Connaissez-vous le crâne Toulousain ? Au 19ème siècle, on étirait volontairement le crâne des enfants. La pratique était si courante, que les anthropologues l’ont surnommée "déformation toulousaine". On ignore encore les raisons de cette pratique mystérieuse.
C'est une spécificité toulousaine inconnue du grand public. Au 19ème siècle, de très nombreux habitants avaient le crâne en forme oblongue. On vous explique tout sur cette coutume qui a perduré jusqu'à la Première Guerre mondiale.
Un rituel de déformation du crâne
Tous les nouveaux-nés y avaient droit. Pour entraîner le changement de forme du crâne, une coiffe faite d'une pièce de flanelle posée sur la fontanelle, un serre-tête et un bandeau, dit "bendel" ou "pountou". étaient apposés sur la tête de l'enfant. Les garçons la conservaient jusqu'à 4-5 ans. Les filles à vie : "Ce n'était pas pour la déformation", explique Roman Khonsari, auteur du livre "le crâne Toulousain". "A cette époque, il n'était pas acceptable de montrer ses cheveux. un peu comme le voile islamique". Et de rajouter : "D'ailleurs le photographe Trutat, allait dans les villages avec sa femme et c'est elle qui prenait les clichés."
Le Muséum de Toulouse conserve dans ses collections certains de ces crânes toulousains, témoins d'un rituel pour le moins étrange. Ces ossements ont été récupérés au 19ème siècle dans les morgues des hospices de la ville rose par des médecins, intrigués par leur forme. L'anomalie était si fréquente à l'époque dans la région, qu'elle a pris le nom de "déformation toulousaine".

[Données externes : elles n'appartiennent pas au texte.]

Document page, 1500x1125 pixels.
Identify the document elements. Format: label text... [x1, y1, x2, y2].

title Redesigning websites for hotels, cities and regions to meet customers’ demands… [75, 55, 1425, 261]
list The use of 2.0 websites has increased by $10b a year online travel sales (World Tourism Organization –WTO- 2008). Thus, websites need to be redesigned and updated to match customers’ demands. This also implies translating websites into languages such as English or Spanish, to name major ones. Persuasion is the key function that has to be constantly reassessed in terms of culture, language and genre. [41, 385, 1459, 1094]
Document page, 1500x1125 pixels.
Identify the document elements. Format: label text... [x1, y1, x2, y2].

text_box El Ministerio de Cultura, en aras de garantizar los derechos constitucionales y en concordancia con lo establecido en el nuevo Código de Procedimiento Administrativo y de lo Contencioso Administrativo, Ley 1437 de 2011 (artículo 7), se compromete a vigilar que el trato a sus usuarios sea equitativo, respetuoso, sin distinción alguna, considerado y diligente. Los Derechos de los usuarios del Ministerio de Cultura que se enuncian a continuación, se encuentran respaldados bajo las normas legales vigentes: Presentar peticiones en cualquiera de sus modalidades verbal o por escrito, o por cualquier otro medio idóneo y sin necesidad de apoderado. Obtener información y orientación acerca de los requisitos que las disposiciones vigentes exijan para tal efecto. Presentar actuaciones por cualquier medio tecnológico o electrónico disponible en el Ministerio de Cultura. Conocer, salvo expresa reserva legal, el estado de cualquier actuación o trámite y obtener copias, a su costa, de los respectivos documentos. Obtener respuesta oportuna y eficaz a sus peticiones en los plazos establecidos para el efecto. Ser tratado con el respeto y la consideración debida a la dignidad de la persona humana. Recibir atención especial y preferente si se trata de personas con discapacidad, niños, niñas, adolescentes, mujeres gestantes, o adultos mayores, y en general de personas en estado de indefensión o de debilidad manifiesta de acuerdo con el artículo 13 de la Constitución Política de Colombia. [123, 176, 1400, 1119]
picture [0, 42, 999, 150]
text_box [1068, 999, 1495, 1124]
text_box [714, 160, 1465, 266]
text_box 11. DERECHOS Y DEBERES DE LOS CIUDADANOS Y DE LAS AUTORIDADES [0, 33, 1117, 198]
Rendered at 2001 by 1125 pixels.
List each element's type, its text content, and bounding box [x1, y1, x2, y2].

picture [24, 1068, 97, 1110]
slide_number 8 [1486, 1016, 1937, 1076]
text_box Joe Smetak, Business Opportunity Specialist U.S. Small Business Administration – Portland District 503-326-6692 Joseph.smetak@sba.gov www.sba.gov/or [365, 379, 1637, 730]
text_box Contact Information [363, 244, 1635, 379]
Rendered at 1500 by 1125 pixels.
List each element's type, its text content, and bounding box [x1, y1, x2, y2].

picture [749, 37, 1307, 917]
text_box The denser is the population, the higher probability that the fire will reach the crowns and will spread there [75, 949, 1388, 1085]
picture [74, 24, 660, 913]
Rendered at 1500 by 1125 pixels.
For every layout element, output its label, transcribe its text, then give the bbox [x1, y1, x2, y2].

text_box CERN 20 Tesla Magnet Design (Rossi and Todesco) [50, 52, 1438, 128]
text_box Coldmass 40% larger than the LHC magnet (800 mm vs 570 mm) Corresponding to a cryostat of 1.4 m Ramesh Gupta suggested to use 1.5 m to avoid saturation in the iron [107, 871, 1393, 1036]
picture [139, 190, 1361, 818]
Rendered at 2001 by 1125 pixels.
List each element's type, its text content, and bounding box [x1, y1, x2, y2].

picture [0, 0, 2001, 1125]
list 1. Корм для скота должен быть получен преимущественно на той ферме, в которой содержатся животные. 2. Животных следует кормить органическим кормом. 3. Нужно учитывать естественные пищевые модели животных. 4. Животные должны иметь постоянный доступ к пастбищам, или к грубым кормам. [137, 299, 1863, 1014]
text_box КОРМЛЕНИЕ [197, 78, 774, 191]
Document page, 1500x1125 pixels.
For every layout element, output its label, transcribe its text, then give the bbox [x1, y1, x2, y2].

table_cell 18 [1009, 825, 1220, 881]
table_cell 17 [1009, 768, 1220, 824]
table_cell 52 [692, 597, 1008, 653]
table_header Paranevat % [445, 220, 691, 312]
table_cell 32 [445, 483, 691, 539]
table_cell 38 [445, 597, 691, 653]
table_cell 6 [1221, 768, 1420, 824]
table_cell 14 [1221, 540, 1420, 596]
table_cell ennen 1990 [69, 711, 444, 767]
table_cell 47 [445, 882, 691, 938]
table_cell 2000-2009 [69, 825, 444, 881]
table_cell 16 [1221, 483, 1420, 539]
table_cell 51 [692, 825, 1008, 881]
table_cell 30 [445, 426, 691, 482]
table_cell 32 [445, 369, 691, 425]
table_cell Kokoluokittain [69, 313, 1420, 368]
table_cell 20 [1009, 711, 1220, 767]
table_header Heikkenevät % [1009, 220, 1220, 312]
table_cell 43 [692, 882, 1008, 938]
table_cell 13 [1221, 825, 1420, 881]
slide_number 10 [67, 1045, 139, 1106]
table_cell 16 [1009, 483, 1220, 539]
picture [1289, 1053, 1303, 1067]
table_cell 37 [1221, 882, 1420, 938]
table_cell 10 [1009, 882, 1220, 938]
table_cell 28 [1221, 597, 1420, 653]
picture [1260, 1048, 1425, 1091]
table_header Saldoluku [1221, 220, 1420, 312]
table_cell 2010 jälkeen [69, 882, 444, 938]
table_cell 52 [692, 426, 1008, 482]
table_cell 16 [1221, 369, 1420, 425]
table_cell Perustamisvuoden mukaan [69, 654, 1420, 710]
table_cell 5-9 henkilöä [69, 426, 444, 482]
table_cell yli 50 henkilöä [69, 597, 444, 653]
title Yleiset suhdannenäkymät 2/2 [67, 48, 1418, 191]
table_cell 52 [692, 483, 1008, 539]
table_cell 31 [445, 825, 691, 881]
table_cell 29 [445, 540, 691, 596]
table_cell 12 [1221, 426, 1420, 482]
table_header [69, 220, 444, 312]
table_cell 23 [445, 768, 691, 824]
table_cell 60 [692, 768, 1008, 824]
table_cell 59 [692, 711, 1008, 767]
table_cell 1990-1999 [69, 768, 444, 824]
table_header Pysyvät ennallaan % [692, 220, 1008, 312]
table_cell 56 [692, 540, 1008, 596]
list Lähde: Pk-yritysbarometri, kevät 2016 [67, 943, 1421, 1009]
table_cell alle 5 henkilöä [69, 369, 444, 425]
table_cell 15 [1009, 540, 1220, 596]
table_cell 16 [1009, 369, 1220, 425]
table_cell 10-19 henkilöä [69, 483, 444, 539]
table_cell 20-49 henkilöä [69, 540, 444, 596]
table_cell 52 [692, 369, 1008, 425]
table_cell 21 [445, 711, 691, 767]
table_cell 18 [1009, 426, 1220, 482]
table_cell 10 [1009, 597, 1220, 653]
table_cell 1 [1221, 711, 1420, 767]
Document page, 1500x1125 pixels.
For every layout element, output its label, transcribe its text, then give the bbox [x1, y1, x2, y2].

La coutume disparaît au 20ème siècle
Difficile aujourd'hui de savoir pourquoi la société toulousaine imposait cette coutume. Raisons esthétiques, culturelles, religieuses ? Rien dans les études menées sur cette pratique ne permet à ce jour de donner une réponse fiable.La coutume s'est d’ailleurs éteinte avec la première Guerre Mondiale. Là encore le mystère reste entier. Un médecin de Toulouse, qui s'est intéressé au phénomène dans un village du Lauraguais a relevé "100% des crânes déformés" au début du 19ème.
À la fin du siècle, il n'en restait plus que 10% : "Cette spécificité est peu connue car elle n'a été étudié que sous l'angle hygiéniste", raconte Roman Khonsari. "Le travail des anthropologues a consisté a dénoncer cette pratique pour qu'elle disparaisse. Elle était considérée comme barbare, et il y avait une gène, alors qu'on était en pleine période de colonisation".
La déformation volontaire des crânes remonte probablement bien plus loin. Pour Toulouse, certains écrits évoquent la présence des Volques Tectosages ou des Wisigoths, qui araient importé cette coutume.
Un impact sur l'intelligence ?
La déformation artificielle du crâne des nouveau-nés est une tradition répandue dans le monde : "La déformation toulousaine était l'une des moins barbares", précise Roman Khonsari. "D’autres peuples utilisaient des planches e bois ou des pierres."
Des Incas en Amérique du Sud aux peuples d'Océanie en passant par l’Afrique, aucune région n’y a échappé. Les plus anciennes traces de cette pratique remonteraient à 45 000 ans avant Jésus-Christ en Irak.
A-t-elle créé des générations d'idiots ? Non. Pour preuve, le navigateur Jean-François de La Pérouse et l’aliéniste Philippe Pinel auraient eu le crâne déformé. Les scientifiques sont formels. "Toutes les mesures sur les souffrances liées à une pression trop importante sur le cerveau sont négatives", explique le professeur Roman Khonsari, spécialiste de la prise en charge des malformations maxillo-faciales. "Si on écrase la cavité crânienne, le cerveau compense et grandit dans l'autre sens".
Roman Khonsari a d'ailleurs écrit un ouvrage de référence sur la question : "le crâne toulousain" a été publié en octobre 2022 aux éditions Hermann.